A l’instar de certains évènements pleinement légitimes, faudra-t-il imaginer à terme un « Viva for Doel » ? Allez soyons fous et évadons-nous un instant en imaginant trois stars internationales que nous appellerons pour l’occasion Marie-Christine, Jan et Gérard lesquels seraient enfermés dans une cuve pendant 4 jours (vu les micro-fissures qui permettraient la libération partielle de la radioactivité, il y aurait moyen de survivre durant cette période sans engager le pronostic vital des participants). Leur objectif : récolter des dons de toute nature pour entretenir les centrales : quelques euros, truelles, béton à prise rapide de préférence, pastilles d’iode ou séjour à la mer offert, etc. Des reportages sur le terrain sur la nécessité de bien entretenir les centrales en direct de Fukushima. Une quotidienne télévisée présentée par une bombe atomique (le jeu de mot est fissile, d’accord !). Des chansons revues et corrigées pour assurer l’audience : le mestral gagnant ou encore, histoire de sensibiliser les jeunes, pourrait-on imaginer la reine des neiges (forcément soucieuse du réchauffement climatique), nous interpréter une nouvelle version de libérée délivrée laquelle serait réécrite en fissurée, irradiée ? Des bandes annonces télévisées d’une organisation que nous appellerions pour l’occasion le formol nucléaire seraient diffusées encourageant l’appel à dons.

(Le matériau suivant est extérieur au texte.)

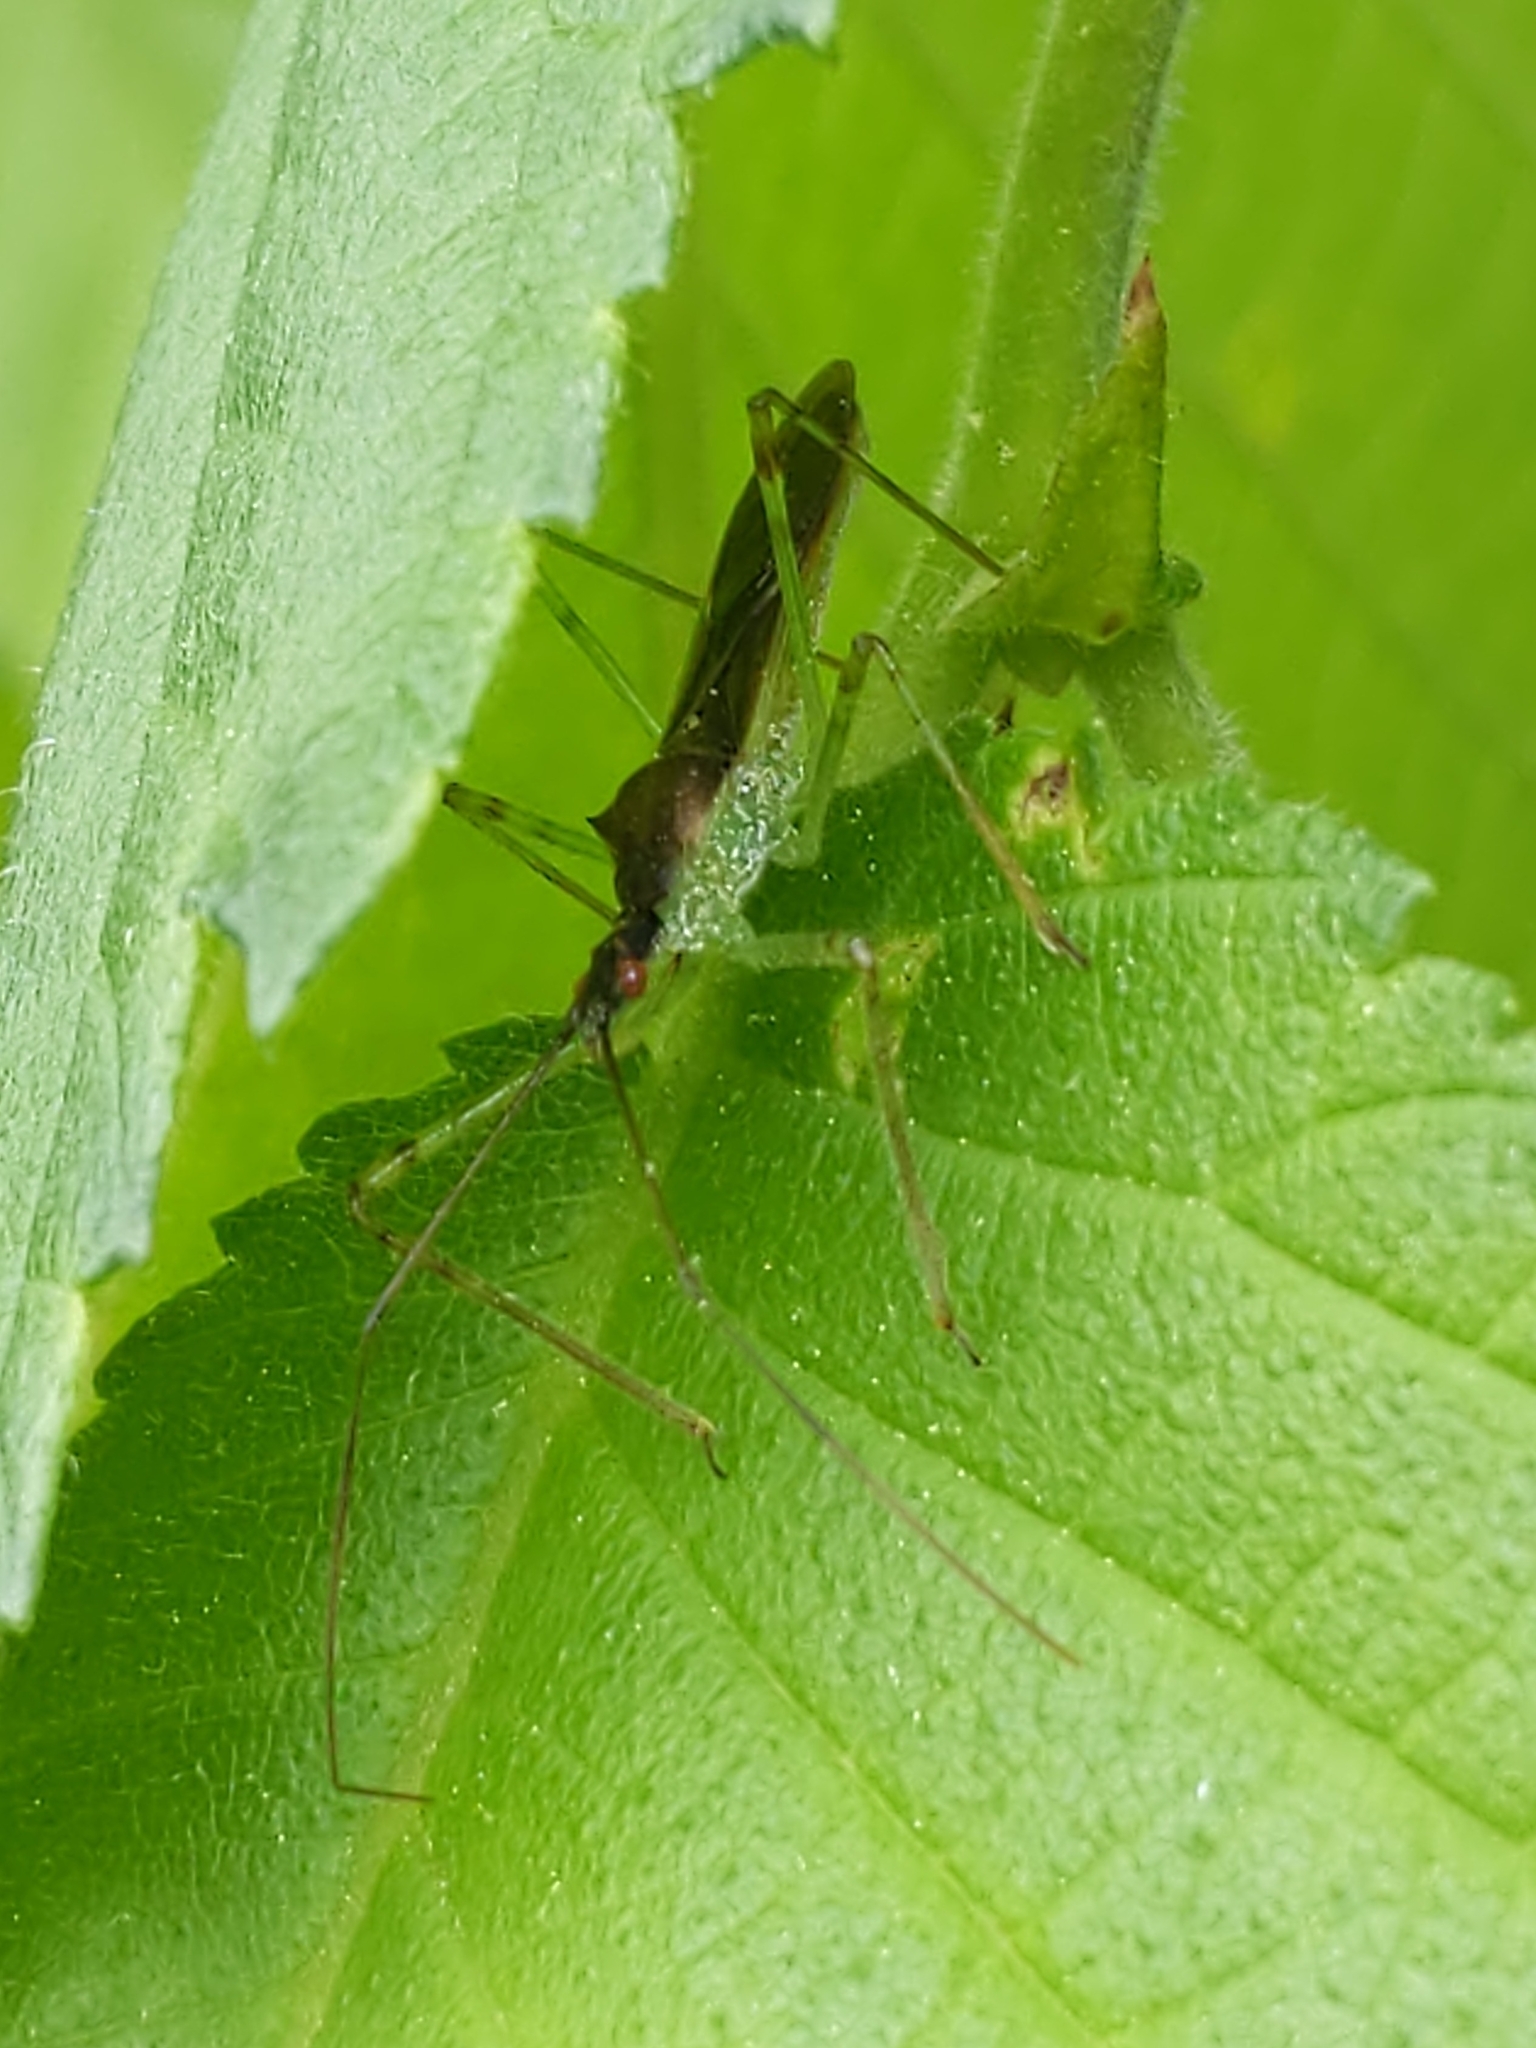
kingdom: Animalia
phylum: Arthropoda
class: Insecta
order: Hemiptera
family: Reduviidae
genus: Zelus
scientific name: Zelus luridus
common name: Pale green assassin bug
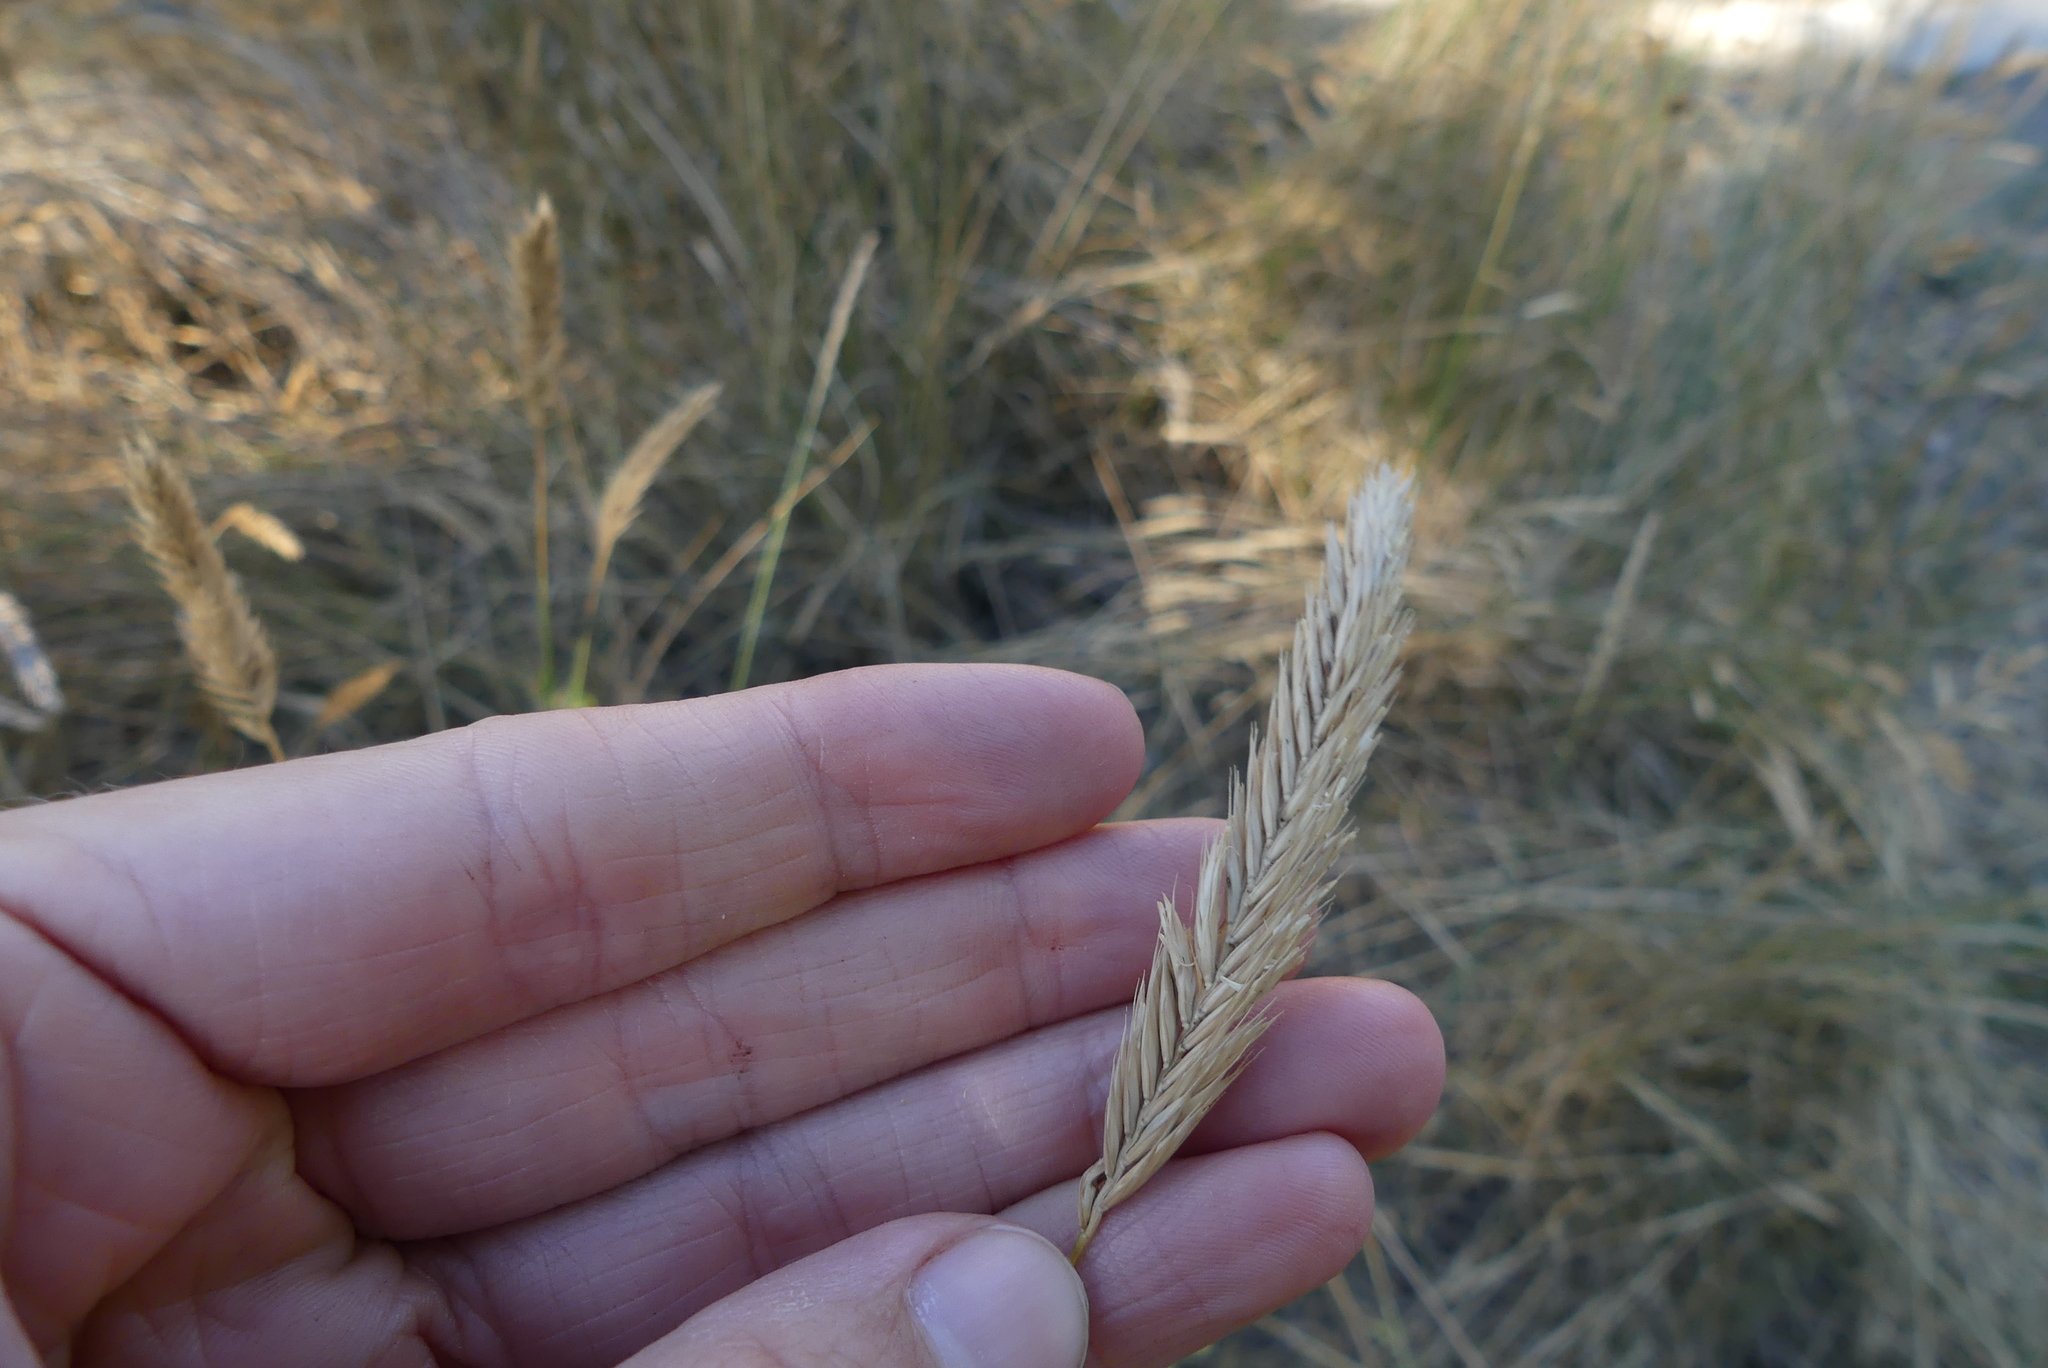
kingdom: Plantae
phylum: Tracheophyta
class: Liliopsida
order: Poales
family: Poaceae
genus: Agropyron
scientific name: Agropyron cristatum
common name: Crested wheatgrass
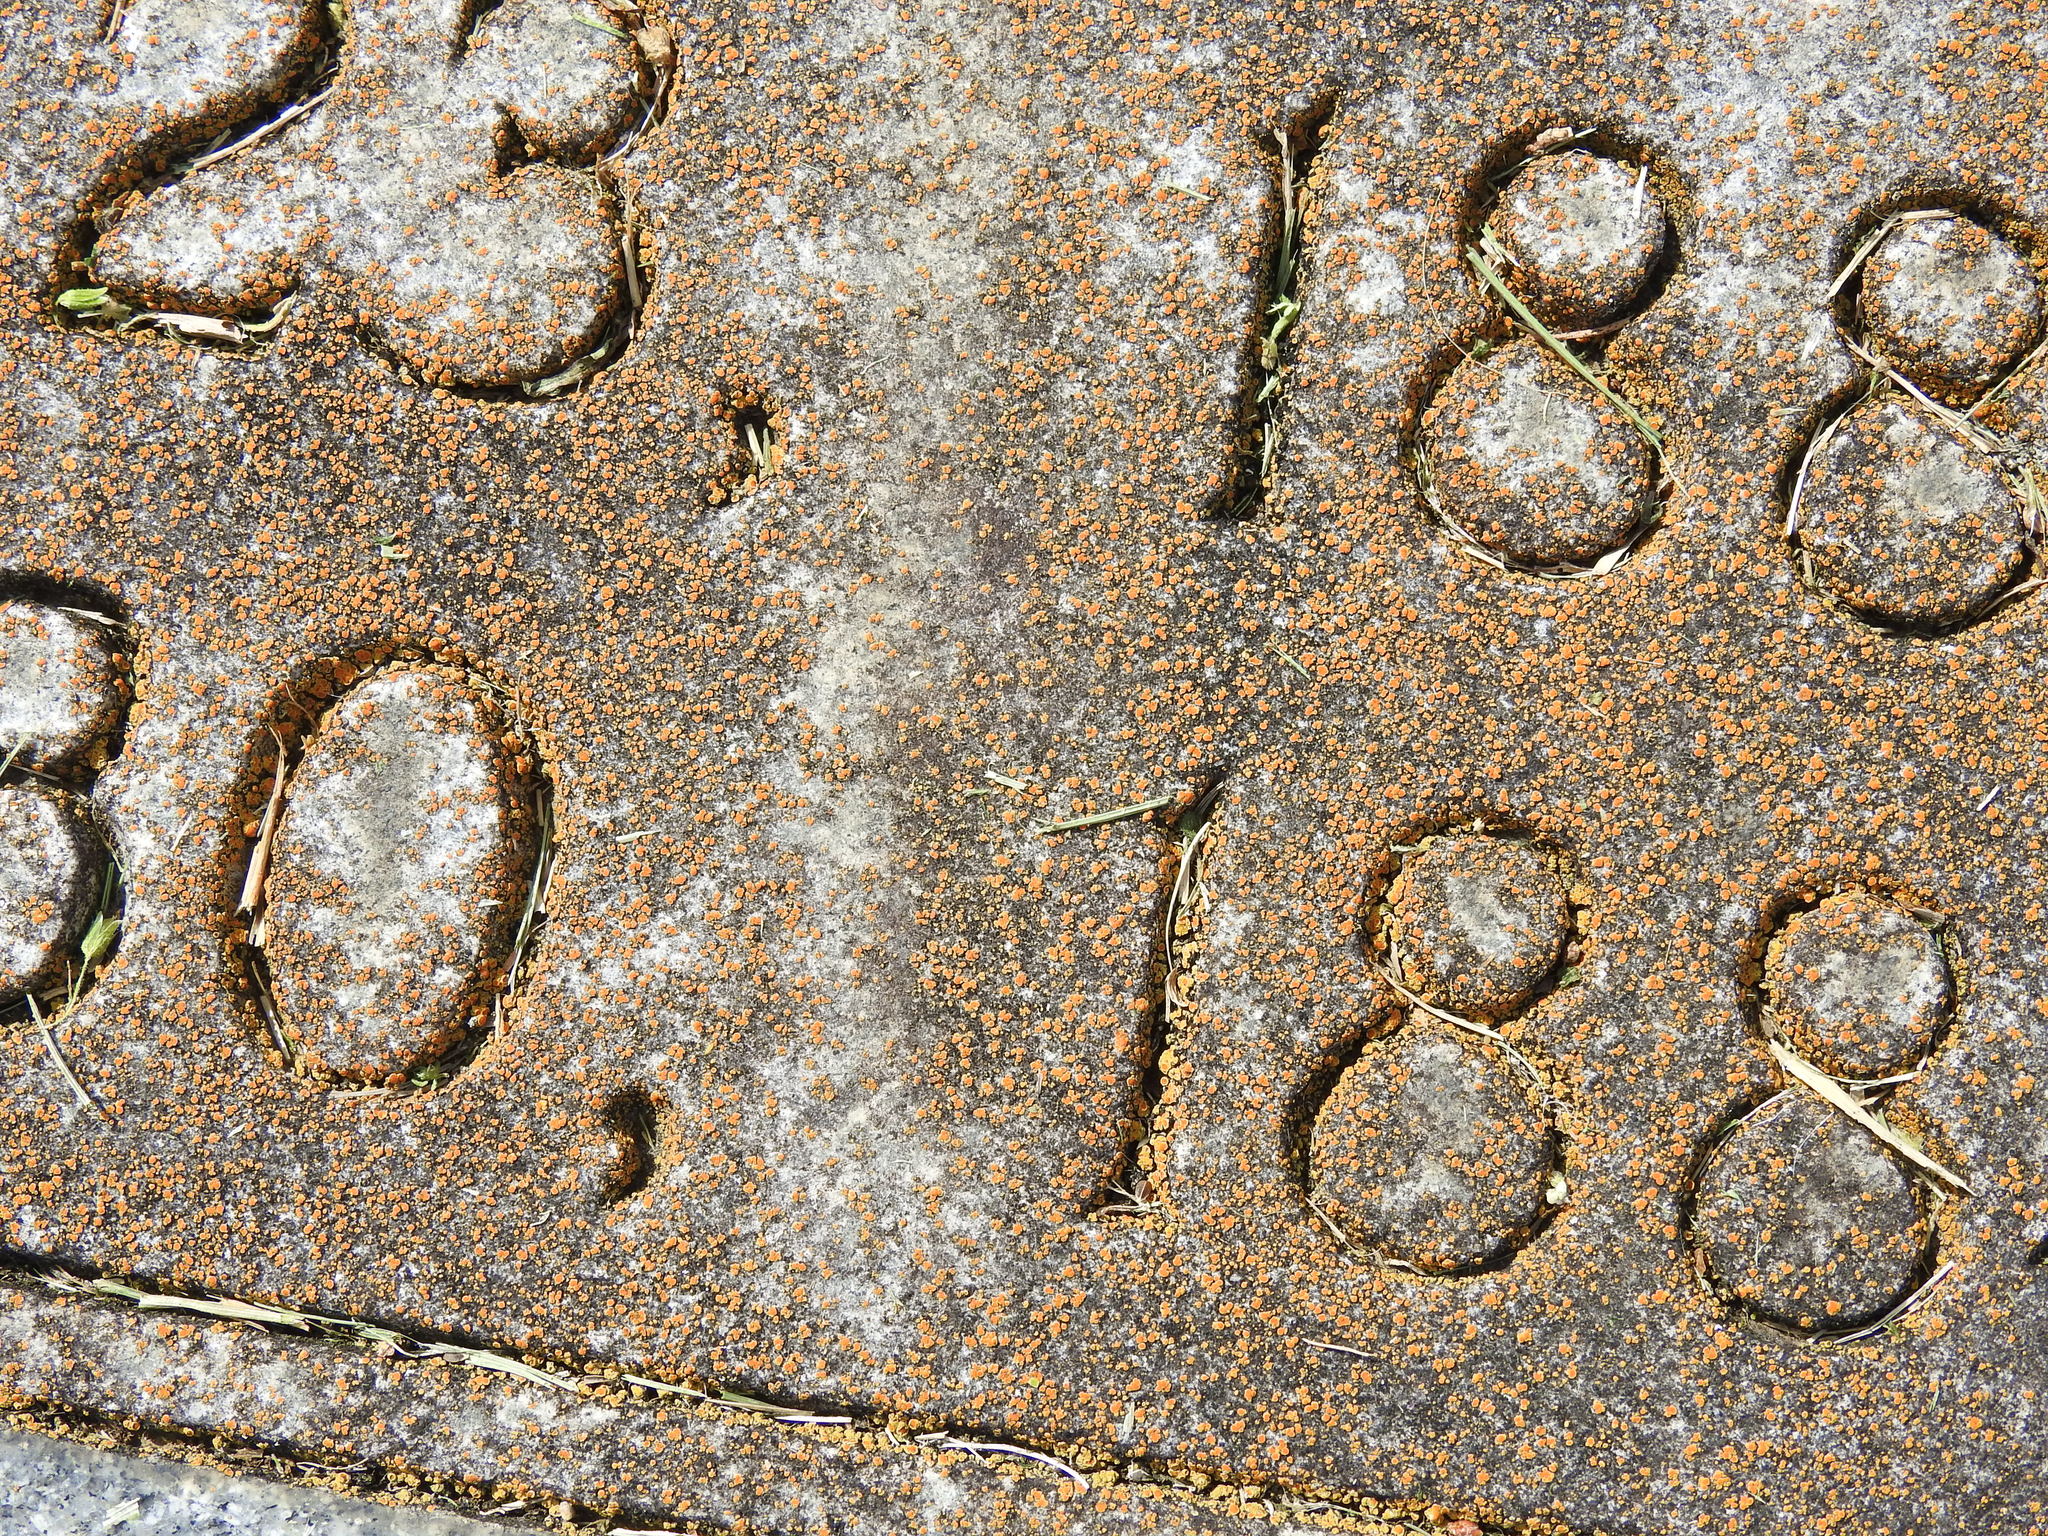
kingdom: Fungi
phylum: Ascomycota
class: Lecanoromycetes
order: Teloschistales
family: Teloschistaceae
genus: Xanthocarpia
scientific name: Xanthocarpia feracissima
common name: Sidewalk firedot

Prolongation de Doel 1 et 2 jusqu’en 2042 ?

Qu’on le veuille ou non, on peut reconnaître un mérite au Gouvernement fédéral : celui de vouloir agir avec cohérence. Nucléaire, report de l’âge légal de la pension à 67 ans… même combat : ON PROLONGE même s’il est vrai que, pour la seconde mesure et à juste titre, des tempéraments sont prévus en principe pour les métiers qualifiés « à risques ». Probablement inutile d’évoquer d’éventuels risques dans le cas des centrales tant elles semblent respirer la santé. Et certains électrons libres de claironner qu’au-delà de 2025, le nucléaire devrait perdurer. Mais c’est que nos mamys vont réellement atteindre l’âge de 67 ans à ce rythme-là. Enfin, pas si sûr vu qu’une autre « personnalité » politique prévoit la fin de la Belgique en 2025. Faut-il y voir nécessairement des velléités séparatistes ou tout simplement un constat objectif, qu’à cette époque, il y en aura peut-être bien une qui aura fini par sauter ? Question ouverte bien évidemment !

Avec une politique du « on les maintient toutes en activité » et bien que la simple évocation puisse susciter la consternation, on en finirait par croire que le Gouvernement opte pour l’option de maintenir l’activité des 7 réacteurs au cas où l’un ou plusieurs d’entre eux viendrai(en)t à passer l’arme à gauche (difficile à accepter pour un Gouvernement de centre droit). A ce rythme-là, la transition voire même une ébauche de transition ce n’est pas pour demain.

En fin de compte, dans ce dossier, contexte oblige, deux tendances que l’on pourrait qualifier de sécuritaires s’affrontent :

 d’un côté, tout en étant conscient que le modèle de la bougie est révolu, un souci d’assurer la sécurité des citoyens et la protection de l’environnement privilégiant la fin du nucléaire dans le cadre de la transition énergétique ;

 de l’autre, une volonté de vouloir garantir la sécurité d’approvisionnement en considérant que le degré de fiabilité des centrales est suffisant pour permettre leur exploitation.

Une chose semble certaine : que l’on soit « pro » ou « anti », les arguments respectifs semblent difficilement conciliables et, telles deux parallèles, ne se rencontreront jamais.